Progression-free survival, the time before the cancer starts growing again, came in at 7.1 months at the top dose and 6.8 months at the lower one. For context, that's competitive with some of the established late-line treatments that carry much heavier side-effect profiles.
And on the safety front, Varseta-M looked clean. No dose-limiting toxicities were reported, and treatment-related side effects were mostly low-grade. That's the whole point of the masking technology: keep the drug quiet until it reaches the tumor, and you spare the rest of the body.
These weren't the first numbers CytomX shared. Earlier interim data from the same study had shown promising response rates across prioritized doses, with the 10 mg/kg dose looking particularly strong based on a smaller patient pool.
The March 2026 readout, with more patients and longer follow-up, showed the numbers settling into a slightly more modest but still impressive range. That's normal for Phase 1 expansion data; early looks tend to run hot. The fact that 32% held up with a larger group is actually reassuring.
CytomX isn't sitting on these results. The company plans to seek FDA alignment on a registrational path for Varseta-M as a monotherapy in late-line CRC sometime this year. Translation: they want to talk to regulators about designing a study that could lead to approval.
They've already initiated a Phase 1 combination study with bevacizumab, and a Phase 1b/2 study of Varseta-M with bevacizumab plus chemotherapy is expected to launch by the end of 2026, with initial data expected in the first half of 2027. That combo could open the door to treating patients earlier in their disease course, where the commercial opportunity is much larger.
Meanwhile, the rest of the pipeline includes CX-801, a masked interferon-alpha paired with Merck's Keytruda in advanced melanoma. Initial combo data from that program should arrive by year-end. It's a different disease and a different mechanism, but it stress-tests the same core Probody platform.
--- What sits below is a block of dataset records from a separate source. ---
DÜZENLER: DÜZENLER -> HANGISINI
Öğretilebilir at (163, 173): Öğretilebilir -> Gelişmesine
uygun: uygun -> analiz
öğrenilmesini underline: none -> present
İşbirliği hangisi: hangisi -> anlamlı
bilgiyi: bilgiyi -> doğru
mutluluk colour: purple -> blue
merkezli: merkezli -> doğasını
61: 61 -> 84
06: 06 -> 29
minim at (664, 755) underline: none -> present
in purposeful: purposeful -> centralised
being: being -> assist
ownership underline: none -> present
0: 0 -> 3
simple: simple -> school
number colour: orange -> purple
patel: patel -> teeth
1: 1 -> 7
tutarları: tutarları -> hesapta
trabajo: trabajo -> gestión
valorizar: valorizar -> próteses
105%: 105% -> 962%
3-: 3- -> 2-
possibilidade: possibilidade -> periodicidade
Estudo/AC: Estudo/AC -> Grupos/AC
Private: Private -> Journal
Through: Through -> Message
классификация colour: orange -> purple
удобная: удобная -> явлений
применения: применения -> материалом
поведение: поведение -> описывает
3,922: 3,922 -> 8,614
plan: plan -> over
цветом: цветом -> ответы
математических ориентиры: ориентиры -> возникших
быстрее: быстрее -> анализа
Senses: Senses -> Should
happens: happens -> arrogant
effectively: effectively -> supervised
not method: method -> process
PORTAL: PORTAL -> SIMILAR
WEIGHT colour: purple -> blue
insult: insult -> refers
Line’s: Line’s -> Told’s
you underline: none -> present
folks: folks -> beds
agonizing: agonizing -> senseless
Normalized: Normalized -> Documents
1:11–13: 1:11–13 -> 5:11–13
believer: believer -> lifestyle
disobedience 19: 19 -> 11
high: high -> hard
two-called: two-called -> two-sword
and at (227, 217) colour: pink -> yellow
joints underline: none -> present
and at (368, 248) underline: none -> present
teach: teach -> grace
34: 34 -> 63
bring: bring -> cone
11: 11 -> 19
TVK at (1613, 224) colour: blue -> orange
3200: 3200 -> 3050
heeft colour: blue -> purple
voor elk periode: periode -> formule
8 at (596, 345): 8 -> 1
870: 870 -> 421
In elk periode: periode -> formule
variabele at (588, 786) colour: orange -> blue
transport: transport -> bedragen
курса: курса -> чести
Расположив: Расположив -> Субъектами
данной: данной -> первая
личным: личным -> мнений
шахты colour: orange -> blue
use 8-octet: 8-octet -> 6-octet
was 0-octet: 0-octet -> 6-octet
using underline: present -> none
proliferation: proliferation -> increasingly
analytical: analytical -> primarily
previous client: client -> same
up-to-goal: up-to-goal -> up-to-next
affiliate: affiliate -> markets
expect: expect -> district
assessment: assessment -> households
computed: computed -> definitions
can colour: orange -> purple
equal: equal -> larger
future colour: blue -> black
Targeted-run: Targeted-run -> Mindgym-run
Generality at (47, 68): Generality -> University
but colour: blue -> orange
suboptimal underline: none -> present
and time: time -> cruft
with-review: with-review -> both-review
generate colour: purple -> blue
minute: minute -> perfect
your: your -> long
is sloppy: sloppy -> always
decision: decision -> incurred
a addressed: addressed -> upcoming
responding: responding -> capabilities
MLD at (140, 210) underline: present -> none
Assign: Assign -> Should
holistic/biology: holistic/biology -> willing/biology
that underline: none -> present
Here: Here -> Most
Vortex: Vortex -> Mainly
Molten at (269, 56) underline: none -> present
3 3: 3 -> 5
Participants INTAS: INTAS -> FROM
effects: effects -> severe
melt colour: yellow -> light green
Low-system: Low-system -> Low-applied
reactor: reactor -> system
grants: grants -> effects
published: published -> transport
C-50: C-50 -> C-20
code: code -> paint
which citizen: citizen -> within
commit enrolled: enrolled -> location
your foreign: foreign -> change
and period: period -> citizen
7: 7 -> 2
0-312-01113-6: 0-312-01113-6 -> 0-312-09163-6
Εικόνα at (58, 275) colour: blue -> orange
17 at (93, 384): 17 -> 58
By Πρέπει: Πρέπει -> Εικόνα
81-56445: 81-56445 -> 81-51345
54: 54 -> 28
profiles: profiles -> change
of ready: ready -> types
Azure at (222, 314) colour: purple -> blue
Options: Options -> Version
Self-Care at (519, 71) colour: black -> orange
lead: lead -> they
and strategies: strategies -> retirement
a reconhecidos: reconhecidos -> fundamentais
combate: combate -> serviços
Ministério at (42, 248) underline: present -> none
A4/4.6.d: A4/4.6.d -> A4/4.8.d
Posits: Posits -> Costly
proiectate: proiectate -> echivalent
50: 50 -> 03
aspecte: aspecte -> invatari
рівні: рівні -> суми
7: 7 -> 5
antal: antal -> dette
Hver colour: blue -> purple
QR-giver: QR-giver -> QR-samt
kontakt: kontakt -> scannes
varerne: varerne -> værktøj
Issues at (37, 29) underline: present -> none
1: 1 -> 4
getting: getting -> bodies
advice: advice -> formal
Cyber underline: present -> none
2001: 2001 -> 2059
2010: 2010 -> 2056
The ADC space is crowded and getting more competitive by the month. Heavyweights like AbbVie, Roche, and GSK are all investing heavily. But despite all that firepower, nobody has cracked the code on a late-line CRC ADC.
CytomX's masking technology is a genuine differentiator. If Varseta-M can hold up in a registrational trial, it would fill a gap that's been wide open for years: a treatment that actually works in refractory colorectal cancer without wrecking the patient in the process.
The stock volatility will continue. That's what happens when a sub-$5 biotech drops data that challenges the status quo. But for the patients running out of options, the only chart that matters is the one showing their tumors getting smaller. And on that score, CytomX just put up numbers worth watching.